Wednesday, January 17, 2007
Toolbox: Inkjet Printers
What you need to know about photo printers today
By the way, just as the megapixel count is just one of the factors that accounts for digital camera image quality, dpi is just one of the factors that accounts for print quality. Ink quality, the paper used (and its compatibility with the ink), printer driver settings, the size of the ink droplets and how they're placed on the paper and combined to produce the various colors—all of these factors and more are part of the equation.
Other Photo Printers
Inkjets aren't the only photo-quality printers out there. Dye-sublimation (dye-sub) printers are another option. Dye-subs produce durable continuous-tone images and have no ink nozzles to clog. The main drawback to dye-sub printers is size: Most print only up to 4x6 inches, and those that go larger cost a lot more than letter-sized photo inkjets. Small dye-sub printers start at less than $200, and are offered by a number of manufacturers, including Canon, Fujifilm, Hi-Touch, Kodak, Olympus, Panasonic, Sanyo and Sony.

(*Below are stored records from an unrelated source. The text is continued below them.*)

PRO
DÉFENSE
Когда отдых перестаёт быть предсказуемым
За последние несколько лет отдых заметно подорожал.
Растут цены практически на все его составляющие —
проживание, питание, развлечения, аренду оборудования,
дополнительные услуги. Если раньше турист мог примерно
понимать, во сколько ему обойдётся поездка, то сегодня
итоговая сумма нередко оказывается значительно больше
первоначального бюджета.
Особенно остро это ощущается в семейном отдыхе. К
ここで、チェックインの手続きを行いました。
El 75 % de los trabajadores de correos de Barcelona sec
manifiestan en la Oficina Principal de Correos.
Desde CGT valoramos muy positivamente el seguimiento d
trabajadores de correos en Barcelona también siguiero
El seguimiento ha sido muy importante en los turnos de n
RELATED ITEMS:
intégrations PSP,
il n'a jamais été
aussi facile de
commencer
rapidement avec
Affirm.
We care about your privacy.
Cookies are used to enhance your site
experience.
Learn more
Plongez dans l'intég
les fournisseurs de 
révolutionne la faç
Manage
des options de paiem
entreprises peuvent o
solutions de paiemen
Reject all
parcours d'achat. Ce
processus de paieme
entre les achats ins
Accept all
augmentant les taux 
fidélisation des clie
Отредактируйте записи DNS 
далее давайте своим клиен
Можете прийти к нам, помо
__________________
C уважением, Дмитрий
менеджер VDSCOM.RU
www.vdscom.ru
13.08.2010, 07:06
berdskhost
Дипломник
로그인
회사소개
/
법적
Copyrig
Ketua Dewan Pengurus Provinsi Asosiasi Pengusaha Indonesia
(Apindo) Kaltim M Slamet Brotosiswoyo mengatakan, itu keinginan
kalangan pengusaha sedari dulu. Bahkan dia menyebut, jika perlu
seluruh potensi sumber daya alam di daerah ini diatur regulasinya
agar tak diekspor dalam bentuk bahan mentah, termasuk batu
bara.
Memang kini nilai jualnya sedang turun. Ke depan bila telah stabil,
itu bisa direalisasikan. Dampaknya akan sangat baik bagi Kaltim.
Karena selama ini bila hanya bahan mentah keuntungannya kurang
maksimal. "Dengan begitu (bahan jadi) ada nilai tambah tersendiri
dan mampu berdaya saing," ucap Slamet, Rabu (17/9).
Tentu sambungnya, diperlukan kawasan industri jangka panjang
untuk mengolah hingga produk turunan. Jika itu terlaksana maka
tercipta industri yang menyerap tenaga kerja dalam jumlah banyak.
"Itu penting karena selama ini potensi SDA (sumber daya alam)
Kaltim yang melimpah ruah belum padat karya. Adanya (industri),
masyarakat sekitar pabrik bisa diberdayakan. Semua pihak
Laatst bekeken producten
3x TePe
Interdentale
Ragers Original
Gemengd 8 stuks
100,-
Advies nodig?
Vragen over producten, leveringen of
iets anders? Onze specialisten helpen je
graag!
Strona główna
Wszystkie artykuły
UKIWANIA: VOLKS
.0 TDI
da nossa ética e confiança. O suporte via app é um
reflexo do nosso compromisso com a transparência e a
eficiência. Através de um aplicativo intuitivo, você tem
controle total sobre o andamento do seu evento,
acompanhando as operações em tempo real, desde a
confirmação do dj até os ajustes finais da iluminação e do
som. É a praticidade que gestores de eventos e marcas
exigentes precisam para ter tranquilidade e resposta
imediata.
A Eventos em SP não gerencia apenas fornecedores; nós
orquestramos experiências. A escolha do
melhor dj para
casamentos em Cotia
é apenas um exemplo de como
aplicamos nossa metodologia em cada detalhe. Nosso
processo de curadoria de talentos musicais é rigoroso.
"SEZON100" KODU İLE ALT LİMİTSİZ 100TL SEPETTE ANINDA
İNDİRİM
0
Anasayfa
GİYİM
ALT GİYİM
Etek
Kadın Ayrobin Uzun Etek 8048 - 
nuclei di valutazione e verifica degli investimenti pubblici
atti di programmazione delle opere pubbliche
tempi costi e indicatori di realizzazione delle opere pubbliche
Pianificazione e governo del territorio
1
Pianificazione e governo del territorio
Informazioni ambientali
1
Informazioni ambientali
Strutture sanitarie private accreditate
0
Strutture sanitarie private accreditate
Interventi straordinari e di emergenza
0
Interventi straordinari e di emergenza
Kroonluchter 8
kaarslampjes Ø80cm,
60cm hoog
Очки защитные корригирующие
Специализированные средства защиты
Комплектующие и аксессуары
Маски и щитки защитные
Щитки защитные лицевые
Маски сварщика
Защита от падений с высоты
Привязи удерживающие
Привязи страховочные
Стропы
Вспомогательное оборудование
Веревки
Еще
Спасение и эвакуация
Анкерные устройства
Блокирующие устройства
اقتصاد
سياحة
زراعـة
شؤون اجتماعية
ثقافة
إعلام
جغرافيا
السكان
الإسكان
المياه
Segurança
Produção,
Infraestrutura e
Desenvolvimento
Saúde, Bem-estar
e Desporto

For those who need to make really huge prints, Canon, Epson and HP offer large-format inkjets that print on long rolls of paper 24 to 44 inches wide. The 24-inch models cost from $1,300 to $3,500, and the 44-inch models cost from $5,000 to $6,000.
If you need copying, scanning and/or faxing capabilities, you might consider one of the all-in-one photo printers, such as the Canon PIXMA MP800R, Epson Stylus Photo RX620 or HP Photosmart 3310 All-in-One.